Noblesse oblige, c'est-à-dire quiconque prétend être noble, doit se bien conduire.

HISTORIQUE

XIIIe s. Jeromes dit : soverainne noblesce est la clarté de vertu, Latini, Trésor, p. 344. [Constance]… en qui fu courtoisie Et noblesse et valeur sans nule vionie, Berte, CXLIV. Deus damoiselles moult mignotes, Qui estoient en pures cotes Et trecies à une tresce, Faisoient Deduit, par noblesse, Emmi la carole [danse] baler, la Rose, 768. Noblece vient de bon corage ; Car gentillece de lignage N'est pas gentillece qui vaille, ib. 18819.

XIVe s. Les uns [membres] sont principaus en noblece, si cum le cuer [cœur], H. de Mondeville, f° 36.
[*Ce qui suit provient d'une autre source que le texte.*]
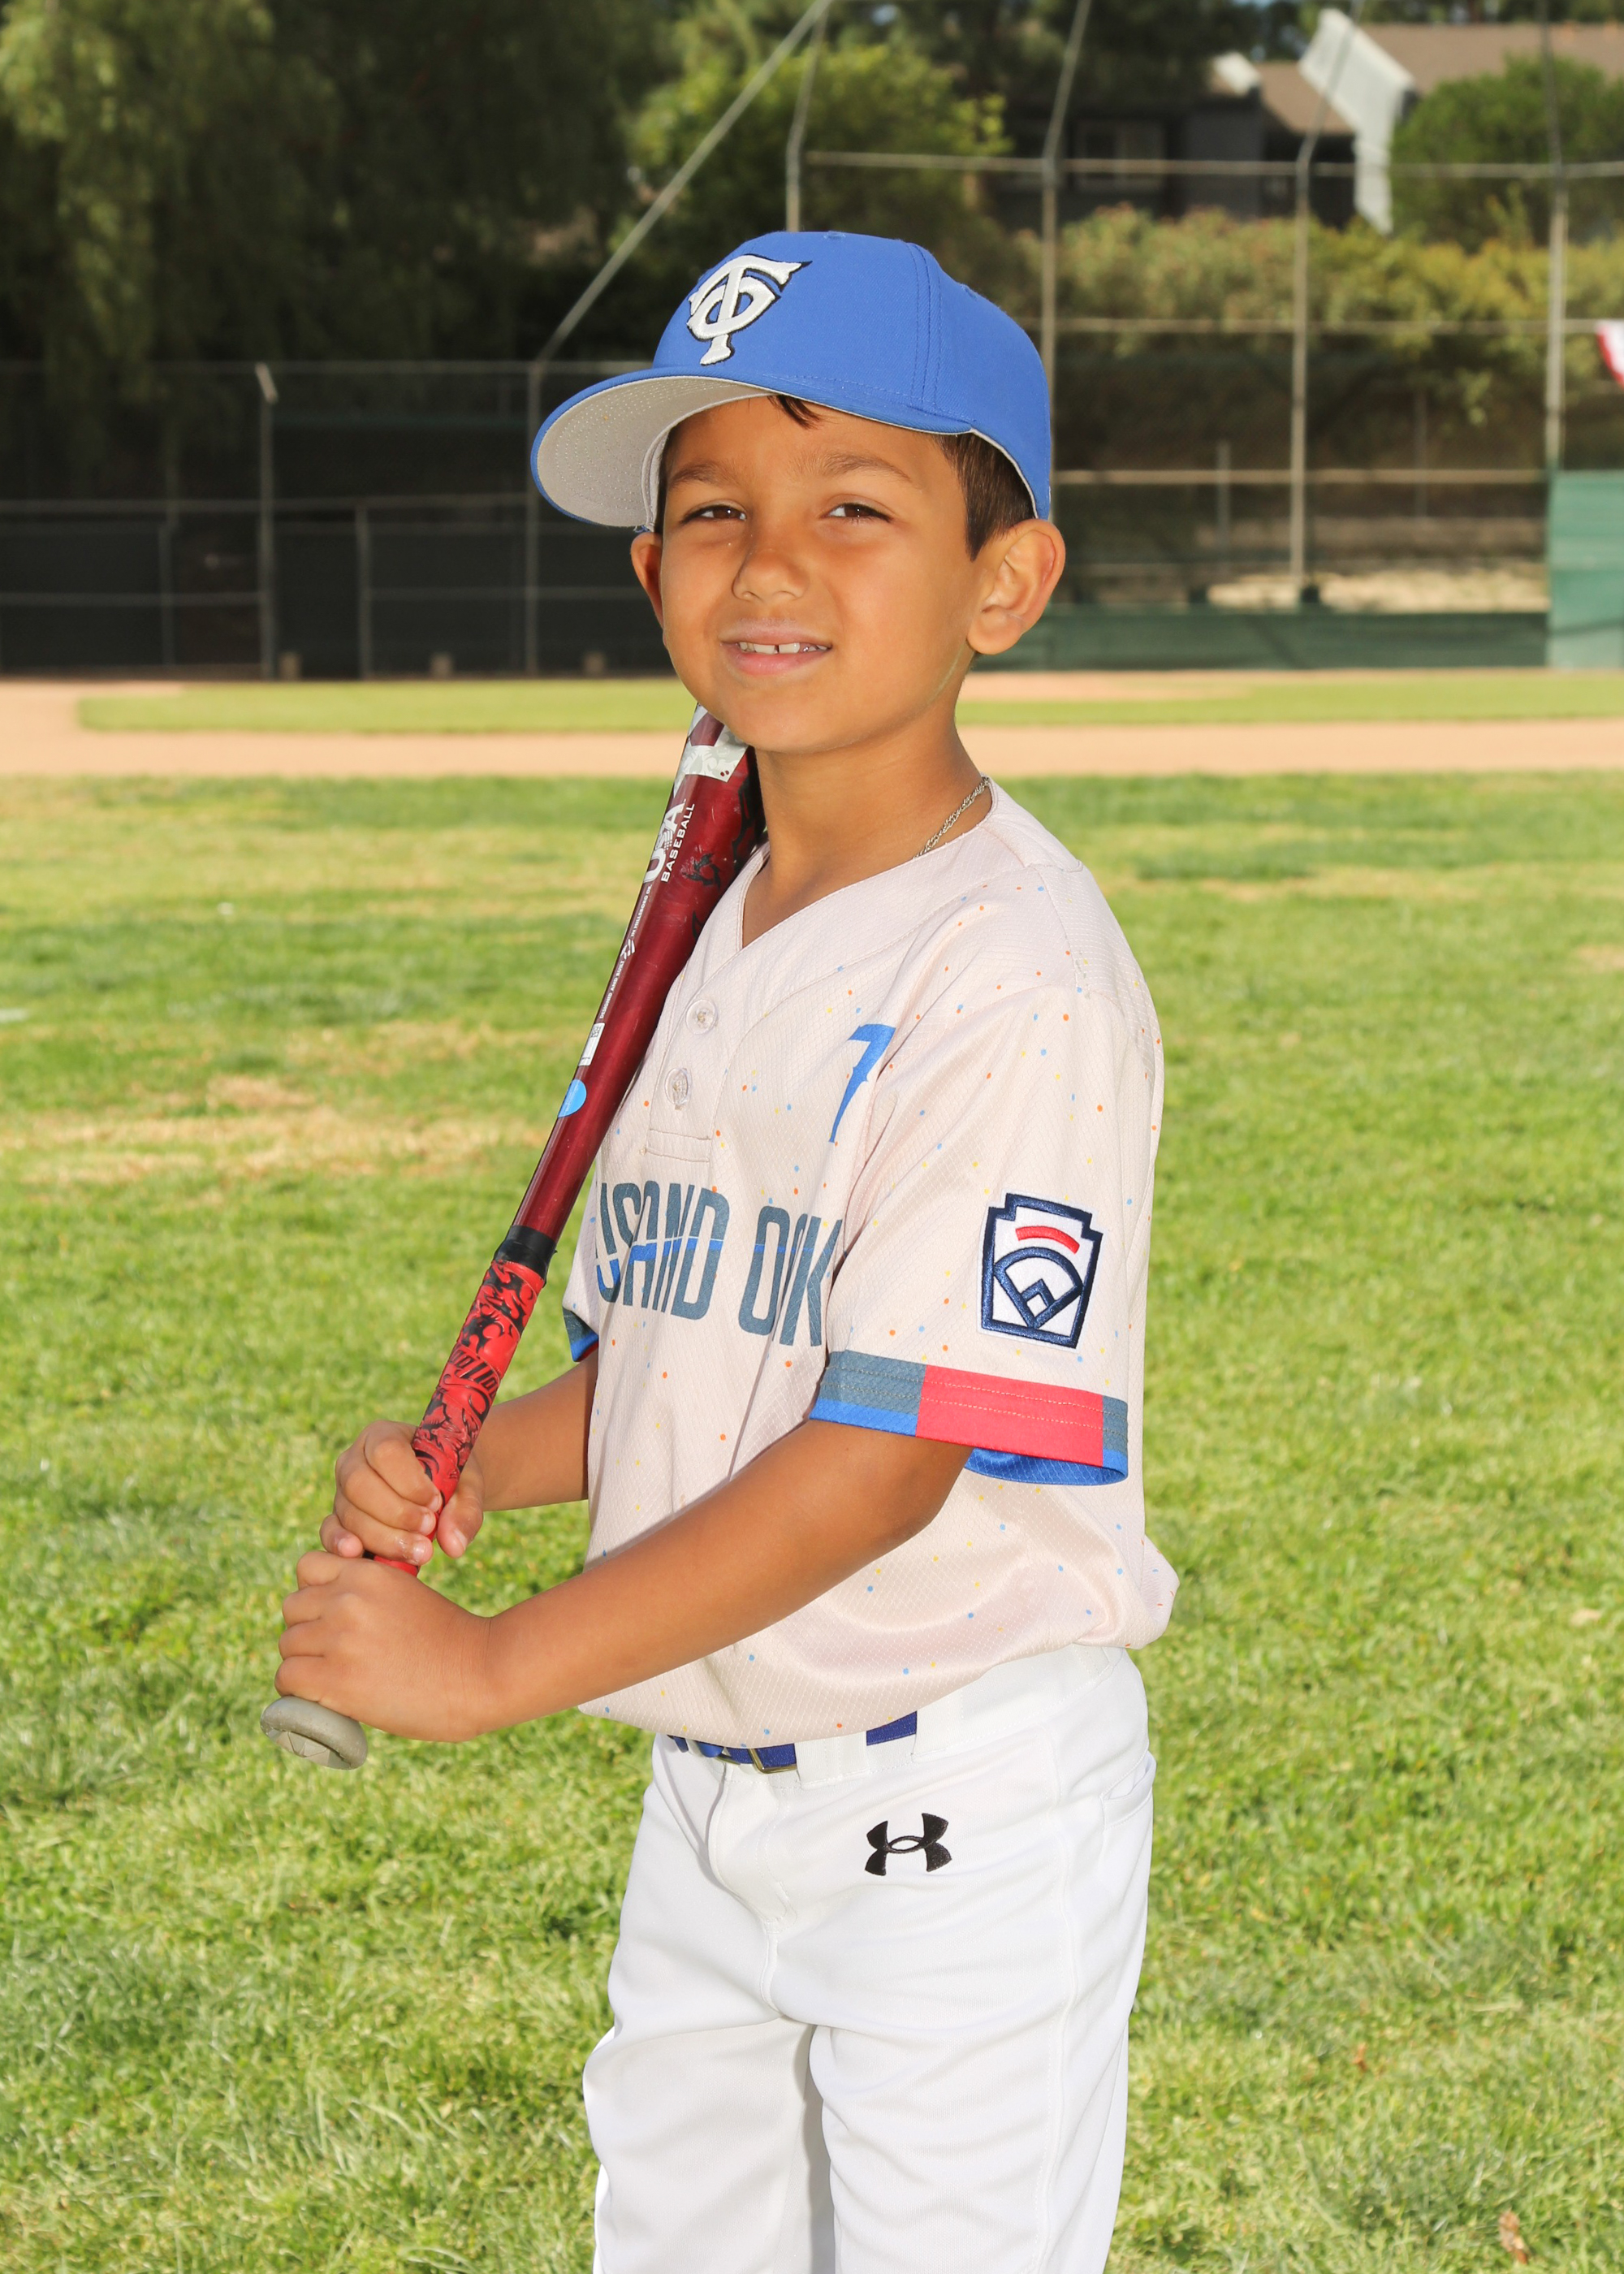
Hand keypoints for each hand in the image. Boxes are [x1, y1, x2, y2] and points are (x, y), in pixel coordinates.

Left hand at [276, 1551, 495, 1740]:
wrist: (481, 1673)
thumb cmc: (451, 1639)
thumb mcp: (407, 1595)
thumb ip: (368, 1597)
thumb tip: (330, 1618)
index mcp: (367, 1574)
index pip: (307, 1568)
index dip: (315, 1592)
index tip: (332, 1616)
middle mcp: (347, 1600)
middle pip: (292, 1609)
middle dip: (308, 1630)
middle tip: (333, 1654)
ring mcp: (339, 1639)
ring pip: (288, 1645)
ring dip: (303, 1663)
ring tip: (332, 1679)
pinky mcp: (336, 1680)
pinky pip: (288, 1679)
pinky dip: (298, 1692)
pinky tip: (321, 1698)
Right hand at [322, 1419, 485, 1563]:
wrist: (439, 1491)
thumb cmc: (451, 1479)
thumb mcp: (467, 1486)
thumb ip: (465, 1510)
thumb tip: (454, 1546)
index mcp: (383, 1436)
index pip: (386, 1452)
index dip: (409, 1482)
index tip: (435, 1502)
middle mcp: (354, 1460)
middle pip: (360, 1484)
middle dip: (396, 1513)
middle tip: (429, 1528)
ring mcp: (342, 1490)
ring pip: (350, 1513)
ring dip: (384, 1537)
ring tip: (420, 1551)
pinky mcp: (338, 1518)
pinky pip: (330, 1531)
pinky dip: (341, 1544)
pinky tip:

XVe s. Et entra le jeune roi en la cité de Reims, bien accompagné de noblesses, de hauts seigneurs et de menestrandies, Froissart, II, II, 74. Vous acquestez maintes richesces, Vous usez de toutes noblesces, Deschamps, Poésies mss. f° 427. Grant deduit fut de veoir porter les jolivetez et noblesses que dames et damoiselles envoyent aux jeunes chevaliers leurs amoureux, pour eulx parer pour l'amour d'elles, Perceforest, t. I, f° 24.

XVIe s. Le plus souvent nous logeons par honneteté en quelque mestairie, et puis aux noblesses [maisons des nobles] parfois, D'Aubigné, Faen. III, 1. Jamais vilain n'aima noblesse, Leroux de Lincy, Prov. t. II, p. 90. Le tiers estat est le seminaire de noblesse, Leroux de Lincy, ib. Nul noblesse de paresse, Leroux de Lincy, ib. Vraye noblesse nul ne blesse, Leroux de Lincy, ib. Longueur du temps n'esteint noblesse ni franchise, Loysel, Inst. cout. 36.

ÉTYMOLOGIE

Provenç. nobleza, noblessa ; espagn. nobleza ; portug. nobreza ; anc. ital. nobilezza ; d'un thème fictif nobilitia (comme paresse, de pigritia), qui vient de nobilis, noble. On a dit aussi nobleté, de nobilitatem.

SUPPLÉMENT AU DICTIONNAIRE

NOBLESSE. Ajoutez : - REM. Le mot devenu proverbial : noblesse oblige, ne paraît pas ancien ; du moins tout porte à croire qu'il est dû au duc de Lévis, qui commence par là un chapitre sur la noblesse, Maximes, préceptes et réflexions, p. 86, 5e éd. Paris, 1825.